Described, variously, as “the home movie from hell”, “somewhere between vaudeville and viral video”, and a “nightmare world of degenerate southern redneck swine” (from Chris Knipp, on IMBD, who also poses the question, “Is humping a US mailbox legal?”); Trash Humpers is Harmony Korine’s most baffling, and perhaps most brilliant, offering. It’s an easy concept to explain: it does what it says on the tin. It’s a non-narrative, experimental film about old people humping trash.
Trash Humpers was created in 2009, when Korine had little to prove. The Nashville-raised director was still only in his twenties when he found both critical and cult success with Kids in 1995 (for which he wrote the screenplay, the film was directed by photographer Larry Clark) and Gummo in 1997, written and directed by Korine. Fast forward twelve years, and he was firmly in indie darling territory; he’d proved his chops for gritty, strange cinema that was ugly yet almost beautiful, and which tickled the underbelly of America and scratched its flea-bitten skin with grubby fingernails.
That early period of his career not only won over audiences and pulled the jackpot lever for cool-points; but also brought Korine a mentor in the shape of none other than Werner Herzog. “When I saw a piece of fried bacon fixed to the bathroom wall in Gummo, it knocked me off my chair,” Herzog told the New York Times. He described Korine as “a very clear voice of a generation of filmmakers that is taking a new position. It’s not going to dominate world cinema, but so what?”
So what indeed. Herzog and Korine remained close, with the former going on to play one of my favourite roles in any film, ever: the priest that leads a troupe of “miracle” nuns to jump out of an airplane in 2007’s Mister Lonely. Herzog’s role is key to that subplot in a film that focuses on a group of celeb lookalikes living their best (for a while) lives in a commune boasting “Madonna”, “James Dean”, “Marilyn Monroe” and more. Again, baffling, but rather brilliant.
Such starriness is spectacularly shelved, though, with Trash Humpers. You get the feeling Korine is very much doing this for a bit of a laugh. He’s earned his stripes: now it’s time to roll about with a bunch of people in hideous pensioner masks and unleash all hell. Make them yell, make them hump bins, create an almighty mess and make it all look like the grimiest old, just-about-functioning VHS you can imagine.
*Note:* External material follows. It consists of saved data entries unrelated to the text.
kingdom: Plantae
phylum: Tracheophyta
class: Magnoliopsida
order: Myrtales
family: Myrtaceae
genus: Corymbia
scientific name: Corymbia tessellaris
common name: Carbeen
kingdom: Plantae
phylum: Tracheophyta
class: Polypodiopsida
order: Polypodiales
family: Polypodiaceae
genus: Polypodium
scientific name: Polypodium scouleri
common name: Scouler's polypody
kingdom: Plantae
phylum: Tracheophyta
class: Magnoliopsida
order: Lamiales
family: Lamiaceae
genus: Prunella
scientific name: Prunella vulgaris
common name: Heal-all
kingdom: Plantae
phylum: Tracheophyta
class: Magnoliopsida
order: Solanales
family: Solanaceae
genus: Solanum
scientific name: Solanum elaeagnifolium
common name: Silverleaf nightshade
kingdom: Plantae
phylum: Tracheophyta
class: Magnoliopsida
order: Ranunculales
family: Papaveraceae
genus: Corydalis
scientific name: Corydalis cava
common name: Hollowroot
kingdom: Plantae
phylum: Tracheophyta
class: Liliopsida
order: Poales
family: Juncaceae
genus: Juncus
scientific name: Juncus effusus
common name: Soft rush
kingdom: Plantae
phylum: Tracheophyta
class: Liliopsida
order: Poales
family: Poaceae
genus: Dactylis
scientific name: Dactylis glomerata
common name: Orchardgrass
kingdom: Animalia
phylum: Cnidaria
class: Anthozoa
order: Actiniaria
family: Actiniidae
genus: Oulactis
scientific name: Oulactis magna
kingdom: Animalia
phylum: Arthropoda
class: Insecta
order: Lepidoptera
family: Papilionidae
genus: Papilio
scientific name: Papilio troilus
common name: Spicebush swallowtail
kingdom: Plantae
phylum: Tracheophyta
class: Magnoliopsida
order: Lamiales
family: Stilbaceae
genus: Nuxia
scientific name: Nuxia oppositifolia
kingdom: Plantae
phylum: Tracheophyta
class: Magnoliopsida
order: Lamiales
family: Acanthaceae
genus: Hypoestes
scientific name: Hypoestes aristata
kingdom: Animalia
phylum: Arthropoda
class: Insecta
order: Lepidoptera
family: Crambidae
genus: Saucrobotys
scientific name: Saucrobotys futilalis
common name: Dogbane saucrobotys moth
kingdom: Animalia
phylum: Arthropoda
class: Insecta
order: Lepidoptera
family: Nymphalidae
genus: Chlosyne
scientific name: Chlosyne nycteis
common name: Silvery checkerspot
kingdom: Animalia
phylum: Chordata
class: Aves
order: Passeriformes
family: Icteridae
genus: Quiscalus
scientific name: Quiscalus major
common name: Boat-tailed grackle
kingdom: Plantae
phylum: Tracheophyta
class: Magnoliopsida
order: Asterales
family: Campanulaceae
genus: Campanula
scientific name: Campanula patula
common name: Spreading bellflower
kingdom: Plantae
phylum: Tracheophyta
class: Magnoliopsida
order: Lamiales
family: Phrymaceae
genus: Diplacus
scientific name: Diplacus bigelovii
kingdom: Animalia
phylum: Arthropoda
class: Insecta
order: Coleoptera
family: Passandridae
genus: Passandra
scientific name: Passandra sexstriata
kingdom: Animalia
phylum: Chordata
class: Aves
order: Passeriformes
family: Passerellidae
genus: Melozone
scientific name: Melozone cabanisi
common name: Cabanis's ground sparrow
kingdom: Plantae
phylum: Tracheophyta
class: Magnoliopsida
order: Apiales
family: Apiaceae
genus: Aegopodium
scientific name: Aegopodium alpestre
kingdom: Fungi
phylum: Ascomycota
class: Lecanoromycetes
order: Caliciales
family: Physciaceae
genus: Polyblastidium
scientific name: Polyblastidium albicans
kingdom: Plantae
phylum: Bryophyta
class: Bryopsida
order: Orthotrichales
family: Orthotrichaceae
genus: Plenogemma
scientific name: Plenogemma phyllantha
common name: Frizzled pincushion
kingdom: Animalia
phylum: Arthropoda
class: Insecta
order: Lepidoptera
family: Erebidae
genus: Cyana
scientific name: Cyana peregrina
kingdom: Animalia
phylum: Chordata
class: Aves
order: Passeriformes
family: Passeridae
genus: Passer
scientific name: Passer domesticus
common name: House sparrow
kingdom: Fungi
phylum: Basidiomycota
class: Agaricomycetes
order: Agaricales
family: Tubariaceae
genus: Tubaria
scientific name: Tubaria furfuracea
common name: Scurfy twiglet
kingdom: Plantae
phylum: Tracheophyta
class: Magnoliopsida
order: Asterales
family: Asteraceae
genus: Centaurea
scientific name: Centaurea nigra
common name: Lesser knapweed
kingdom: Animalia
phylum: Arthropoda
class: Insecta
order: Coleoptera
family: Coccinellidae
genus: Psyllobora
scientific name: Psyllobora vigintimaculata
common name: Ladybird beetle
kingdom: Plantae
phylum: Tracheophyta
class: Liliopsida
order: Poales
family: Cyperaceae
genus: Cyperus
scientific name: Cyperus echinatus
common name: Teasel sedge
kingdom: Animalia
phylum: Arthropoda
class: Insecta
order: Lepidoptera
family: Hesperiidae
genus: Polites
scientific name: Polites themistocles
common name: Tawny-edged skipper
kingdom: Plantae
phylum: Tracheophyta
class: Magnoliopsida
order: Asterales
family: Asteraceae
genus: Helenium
Korine has described Trash Humpers as being more like an “artefact” than a film, which makes a lot of sense. The idea evolved from some pictures he took of his assistant, who went around late at night in a mask “fornicating with trash cans or telephone poles, defecating on people’s yards, committing very mild acts of vandalism”, as Korine told Nashville Scene. These images sowed the seeds for a film based on, as Korine muses, “the creepiest thing in the world… old people who move really well.”
The “script” simply took the form of a bunch of photographs, given to the Trash Humper cast—a motley crew of Nashville scene locals and friends, and actor Rachel Korine (the director’s wife). While there were directives that this bunch of ol’ humpers would have certain actions to perform—drinking wine, bowling, generally breaking stuff—the rest was all improvised.
Working mostly at night, the film took just two weeks to shoot and was edited on stacks of VCRs. “ We would take the VCR (tapes) apart and glitch them with pencils,” Korine has explained. “That’s how you get those glitching effects.”
The microsite for the film is still very much alive, or at least as alive as it ever was, and in a typically 2009 move users can download a few of the squawking refrains that make up pretty much the only dialogue in the film as ringtones.
While some have described the film as a horror, it’s far from scary—merely skin-crawlingly weird, very confusing, and ultimately hilarious—like watching elderly relatives play that horrible boardgame with a mouthpiece, when you’re all bloated and half-cut and dribbling at Christmas. Once you’ve seen Trash Humpers, it stays with you forever in visceral, sketchy, shudder-inducing, VHS-colour detail.
“I think in some ways it’s the most American movie ever made,” Korine said in one interview, musing that Trash Humpers is very much a comedy, in the vein of The Three Stooges. “It’s the kind of thing that I hope would be shown in public schools as mandatory viewing, as I think in some ways it shows what’s great about America.”